On Saturday morning, in the busy barber shop on MLK Drive and Garfield Avenue, you will hear the sound of shears clipping, trimmers buzzing and men talking amongst each other. Gee’s Clippers always seems to be full of energy and people with hopeful faces. There is a welcoming atmosphere in the midst of the bustling barber shop.
On the other side of town, on 76th Street and Capitol Drive, you’ll find a quieter barber shop with a staff that seems like a family. Styles Par Excellence, managed by Dart Townsend, has a staff that supports one another and their clientele by being there to listen when someone needs to share their struggles. These barber shops, like others in the city, hold onto a culture that has been rooted in the African American community for decades. Barber shops have been a gathering place for black men, providing a safe space to talk and build self-esteem.
A barber is far more than someone that cuts hair; he is a role model, a health advocate and a reliable person to talk to. Especially to a man dealing with difficult life experiences like poverty or family problems, a barber is a steady person in his life who can empower him with a new haircut. As is commonly reported in the news, the rates of obesity, incarceration and poverty among African Americans are vastly higher compared to those of whites.
Most Milwaukee residents probably already know that our city is one of the most segregated cities in the country and home to the zip code with the highest percentage of black male incarceration. Those issues are real and present for too many local men, but barbers “can be an ear to those individuals that come from a broken home,” states Gaulien “Gee” Smith, owner of Gee’s Clippers. More than that, these barbers are embracing their role as trusted community members and partnering with organizations like the Milwaukee Fatherhood Initiative (MFI) to bring real solutions to this city.
One of those solutions is an event put on by Gee’s Clippers and MFI called “Real Men Real Talk,” a conversation for and about men. The idea came together when Gaulien Smith and MFI’s project director Natasha Dotson realized that men aren’t talking to each other about their personal issues. Dotson has witnessed how hypermasculinity can cause men to withdraw from their families and avoid confronting their problems. Smith has seen similar patterns in his customers and over time has seen more mothers bringing their sons to the shop, rather than fathers.
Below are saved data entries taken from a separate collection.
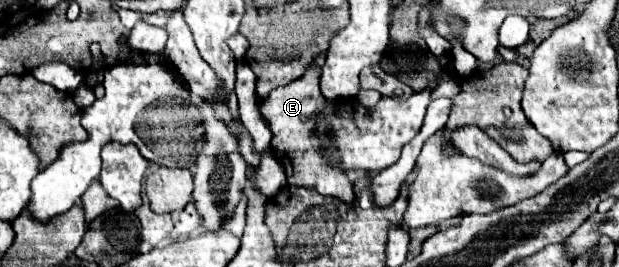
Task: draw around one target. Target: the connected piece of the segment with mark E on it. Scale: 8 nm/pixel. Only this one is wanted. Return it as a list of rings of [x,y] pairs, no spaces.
[[[314,66],[306,68],[306,72],[298,80],[270,92],[270,96],[260,106],[260,114],[268,122],[268,128],[272,132],[270,146],[274,150],[274,156],[282,164],[290,184],[312,188],[320,194],[336,196],[352,204],[354,202],[352,182],[344,172],[338,172],[338,168],[330,168],[330,164],[322,160],[322,152],[318,152],[318,140],[314,140],[314,124],[318,120],[318,112],[322,112],[322,108],[326,108],[328,104],[320,92],[318,80],[320,72]]]

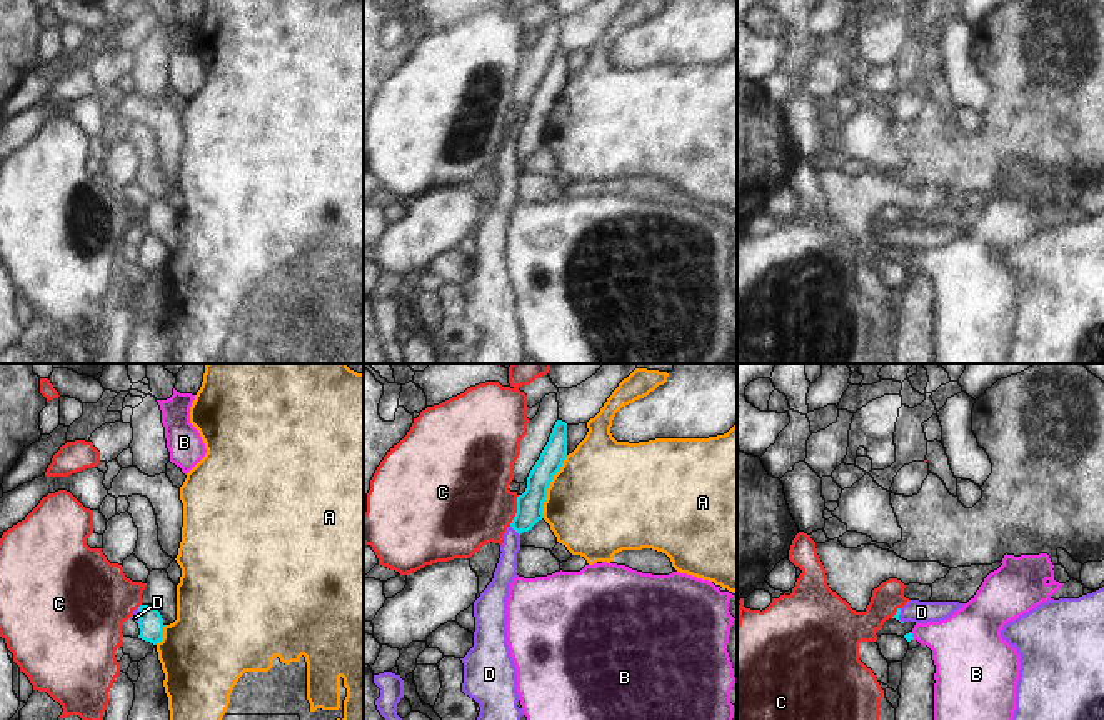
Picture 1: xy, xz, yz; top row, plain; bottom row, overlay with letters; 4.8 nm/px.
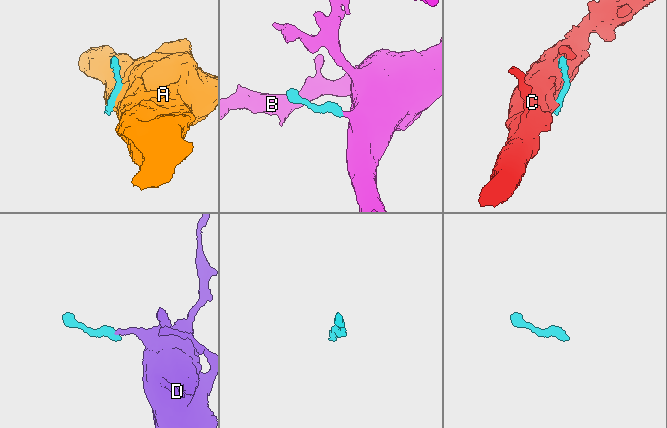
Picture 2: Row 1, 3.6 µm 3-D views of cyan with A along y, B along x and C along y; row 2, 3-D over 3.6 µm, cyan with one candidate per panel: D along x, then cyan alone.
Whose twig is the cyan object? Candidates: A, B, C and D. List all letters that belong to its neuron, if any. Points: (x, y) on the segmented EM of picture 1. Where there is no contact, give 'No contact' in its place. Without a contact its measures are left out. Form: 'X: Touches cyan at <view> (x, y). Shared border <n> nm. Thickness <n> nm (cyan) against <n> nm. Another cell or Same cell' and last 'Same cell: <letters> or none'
A: Touches cyan at xz (547, 487). Shared border 320 nm. Thickness 130 nm (cyan) against 480 nm. Another cell
B: Touches cyan at yz (911, 635). Shared border 50 nm. Thickness 40 nm (cyan) against 300 nm. Same cell
C: Touches cyan at xz (517, 510). Shared border 160 nm. Thickness 130 nm (cyan) against 420 nm. Another cell
D: Touches cyan at xz (514, 529). Shared border 70 nm. Thickness 130 nm (cyan) against 100 nm. Another cell
Same cell: B

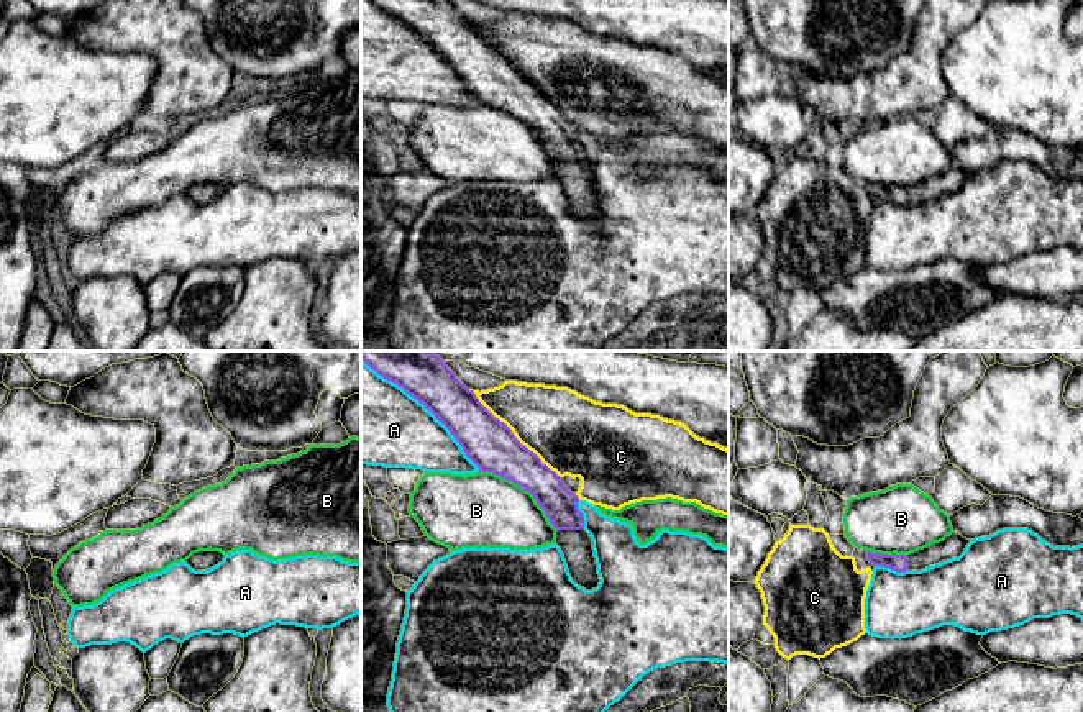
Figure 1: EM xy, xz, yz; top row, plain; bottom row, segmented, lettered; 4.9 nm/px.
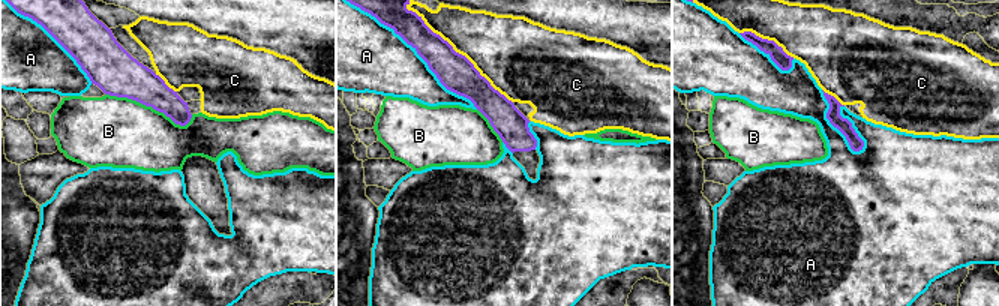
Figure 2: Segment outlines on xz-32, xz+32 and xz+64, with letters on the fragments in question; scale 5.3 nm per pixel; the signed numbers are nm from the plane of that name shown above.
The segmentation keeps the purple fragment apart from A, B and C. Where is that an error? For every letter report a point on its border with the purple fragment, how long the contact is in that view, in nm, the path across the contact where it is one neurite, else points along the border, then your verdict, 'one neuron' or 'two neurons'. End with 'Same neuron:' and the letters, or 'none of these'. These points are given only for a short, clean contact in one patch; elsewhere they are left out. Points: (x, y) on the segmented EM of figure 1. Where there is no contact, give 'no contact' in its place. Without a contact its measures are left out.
A: contact xz (425, 407); length 800 nm; two neurons
B: contact xz (524, 488); length 500 nm; two neurons
C: contact xz (512, 433); length 650 nm; two neurons
Same neuron: none of these

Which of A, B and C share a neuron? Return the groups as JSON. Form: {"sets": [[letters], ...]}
{"sets": [["A"], ["B"], ["C"]]}

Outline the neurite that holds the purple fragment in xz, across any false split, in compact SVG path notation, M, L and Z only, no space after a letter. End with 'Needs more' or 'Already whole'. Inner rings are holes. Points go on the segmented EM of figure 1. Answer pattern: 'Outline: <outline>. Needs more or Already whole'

Men have been withdrawing from the family because they don’t know how to act as fathers. But going to the barber is one of the key ways African American men have traditionally bonded with their sons, Dotson explains. “That’s what men did. It was a man thing.”
Real Men Real Talk is Dotson and Smith’s direct response to those problems. The recurring event is a workshop and open conversation which gives men the tools to be engaged with their families and steer their lives in a positive direction. Hosted in Gee’s barber shop, the gathering is only for men and pulls in leaders and business owners from around the city to teach men about entrepreneurship, health and confidence. The moderator of Real Men Real Talk, Kwabena Antoine Nixon, explains the conversation provides black men a place for healing, a place to discuss their concerns and a place to feel welcomed.
“Barber shops are the heartbeat of the community,” Smith insists. They are one of the few places many of these men feel comfortable talking about their vulnerabilities. Many men don’t know where to look for help so they choose to go to their barber, someone they trust, a place they can let their guard down. “You can say the things here you can’t say nowhere else,” says Anthony Millions, a barber at Gee’s Clippers. “You can talk to somebody, another man, about things you can’t talk to your girl about.” These conversations allow men to talk through their frustrations, find guidance and be more present when they go back to their families.
Gee’s Clippers allows for one-on-one conversations between barber and customer, but Styles Par Excellence tends to be a group conversation in their smaller space. “Everything is on the table when you’re in the shop. Everybody is welcome to chime in,” says Townsend. “It’s like a group therapy session, so to speak.” Whether it’s a conversation between two men or ten, these barbers make sure their shops are a place for men to have meaningful conversations whenever they are needed.
The essential thing that barber shops provide is trust. When boys and men sit in their barber’s chair to get a haircut, they are sitting in the chair of a man they confide in. “In this day and time, for the most part, a barber is the only positive male role model a kid might talk to on a regular basis. We don’t have enough positive African American men out here,” says Smith. He believes barbers have a responsibility to impart as much positive energy and insight as they possibly can. While inside a barber shop, a man gets to escape from the burdens of daily life and be in a sanctuary that guides him to become a stronger man.